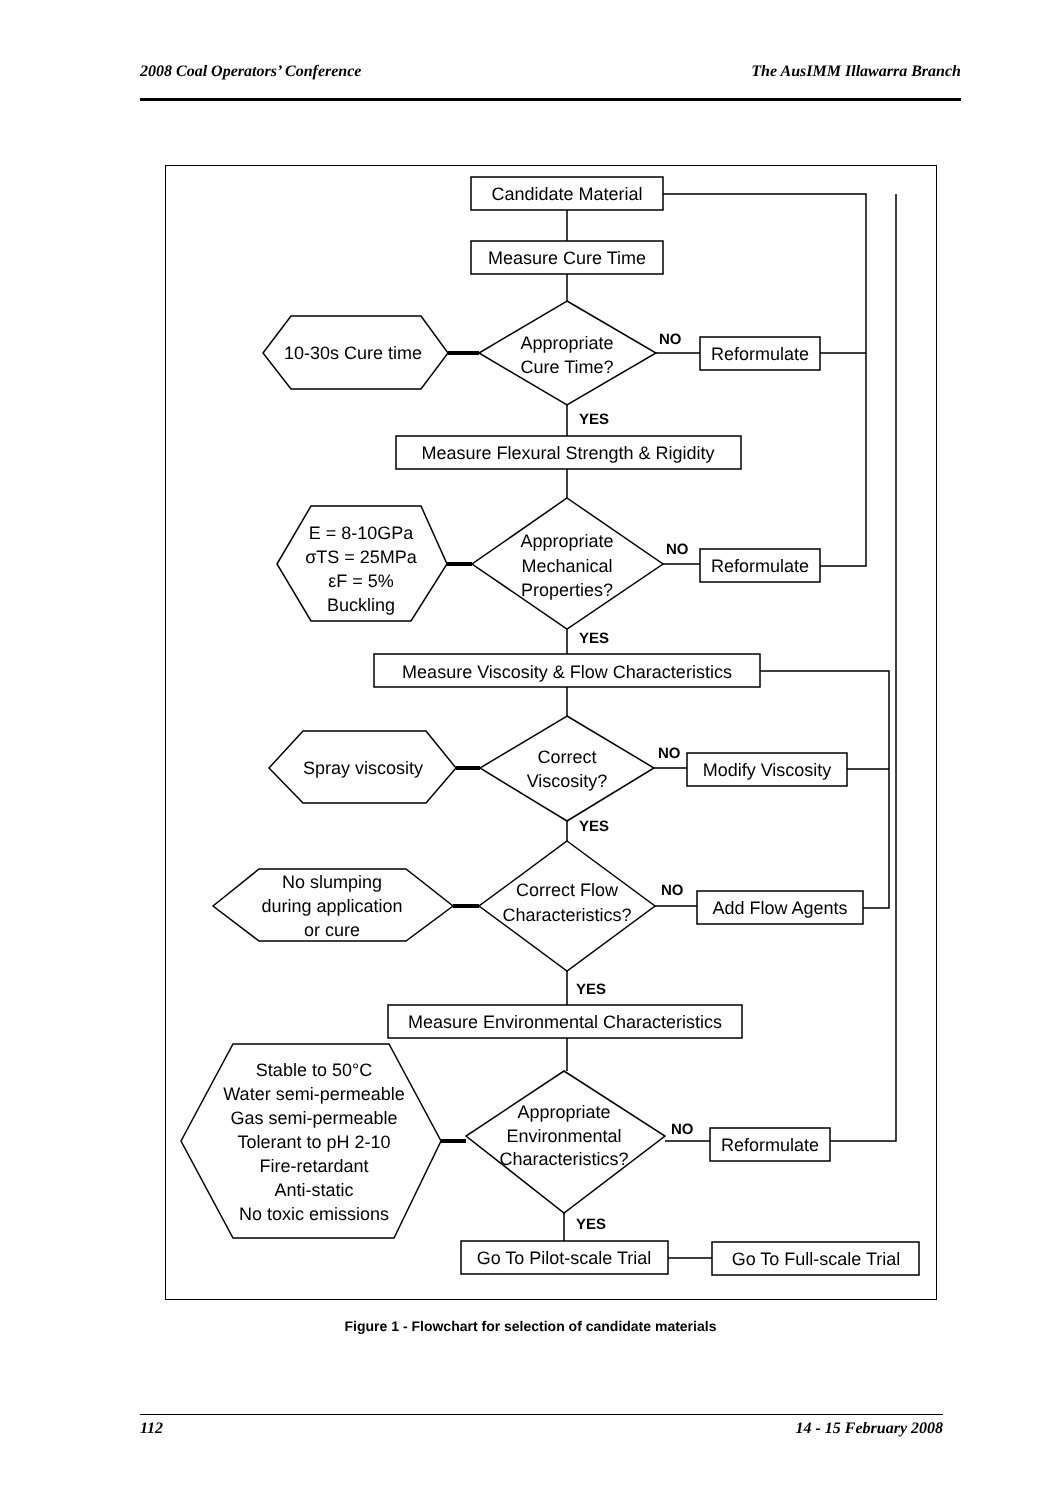2008 Coal Operators’ Conference The AusIMM Illawarra Branch
Candidate Material
Measure Cure Time
Appropriate
Cure Time?
10-30s Cure time
Reformulate
NO
YES
Measure Flexural Strength & Rigidity
Appropriate
Mechanical
Properties?
E = 8-10GPa
σTS = 25MPa
εF = 5%
Buckling
Reformulate
NO
YES
Measure Viscosity & Flow Characteristics
Correct
Viscosity?
Spray viscosity
Modify Viscosity
NO
YES
Correct Flow
Characteristics?
No slumping
during application
or cure
Add Flow Agents
NO
YES
Measure Environmental Characteristics
Appropriate
Environmental
Characteristics?
Stable to 50°C
Water semi-permeable
Gas semi-permeable
Tolerant to pH 2-10
Fire-retardant
Anti-static
No toxic emissions
Reformulate
NO
YES
Go To Pilot-scale Trial
Go To Full-scale Trial
Figure 1 - Flowchart for selection of candidate materials
112 14 - 15 February 2008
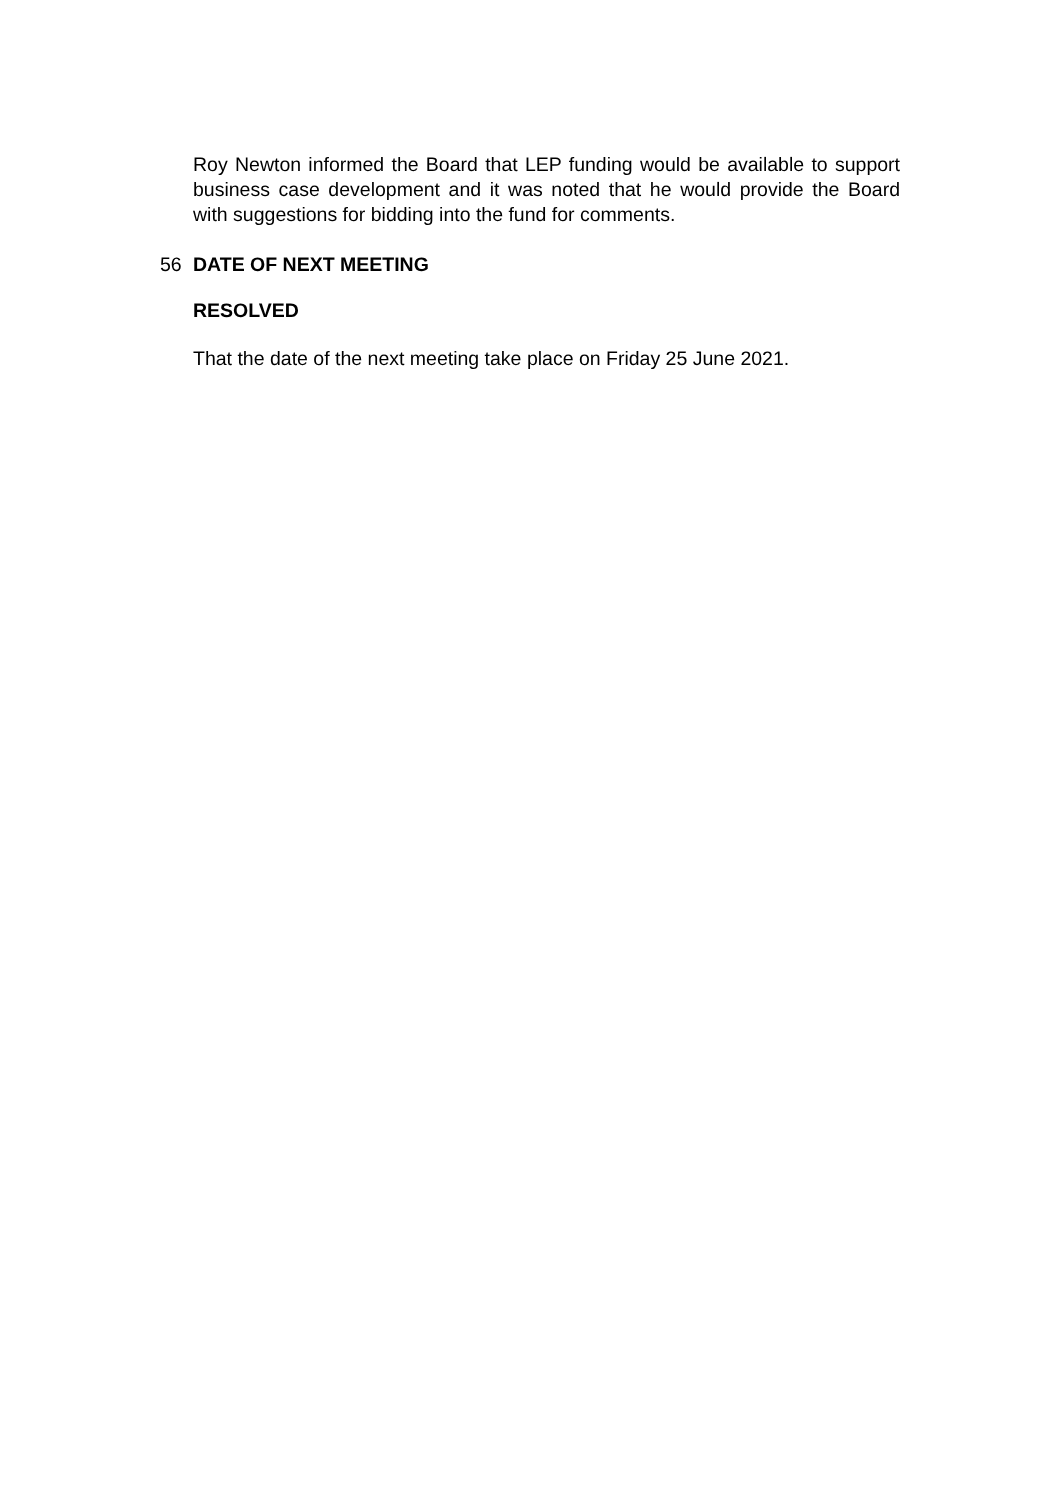Roy Newton informed the Board that LEP funding would be available to support business case development and it was noted that he would provide the Board with suggestions for bidding into the fund for comments.
56 DATE OF NEXT MEETING
RESOLVED
That the date of the next meeting take place on Friday 25 June 2021.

> **EXERCISE AIM**:
The job is to set down the whole listing exactly, excluding any images.

> **ANSWER TO THIS TASK**:
2008 Coal Operators’ Conference The AusIMM Illawarra Branch
Candidate Material
Measure Cure Time
Appropriate
Cure Time?
10-30s Cure time
Reformulate
NO
YES
Measure Flexural Strength & Rigidity
Appropriate
Mechanical
Properties?
E = 8-10GPa
σTS = 25MPa
εF = 5%
Buckling
Reformulate
NO
YES
Measure Viscosity & Flow Characteristics
Correct
Viscosity?
Spray viscosity
Modify Viscosity
NO
YES
Correct Flow
Characteristics?
No slumping
during application
or cure
Add Flow Agents
NO
YES
Measure Environmental Characteristics
Appropriate
Environmental
Characteristics?
Stable to 50°C
Water semi-permeable
Gas semi-permeable
Tolerant to pH 2-10
Fire-retardant
Anti-static
No toxic emissions
Reformulate
NO
YES
Go To Pilot-scale Trial
Go To Full-scale Trial
Figure 1 - Flowchart for selection of candidate materials
112 14 - 15 February 2008
Roy Newton informed the Board that LEP funding would be available to support business case development and it was noted that he would provide the Board with suggestions for bidding into the fund for comments.
56 DATE OF NEXT MEETING
RESOLVED
That the date of the next meeting take place on Friday 25 June 2021.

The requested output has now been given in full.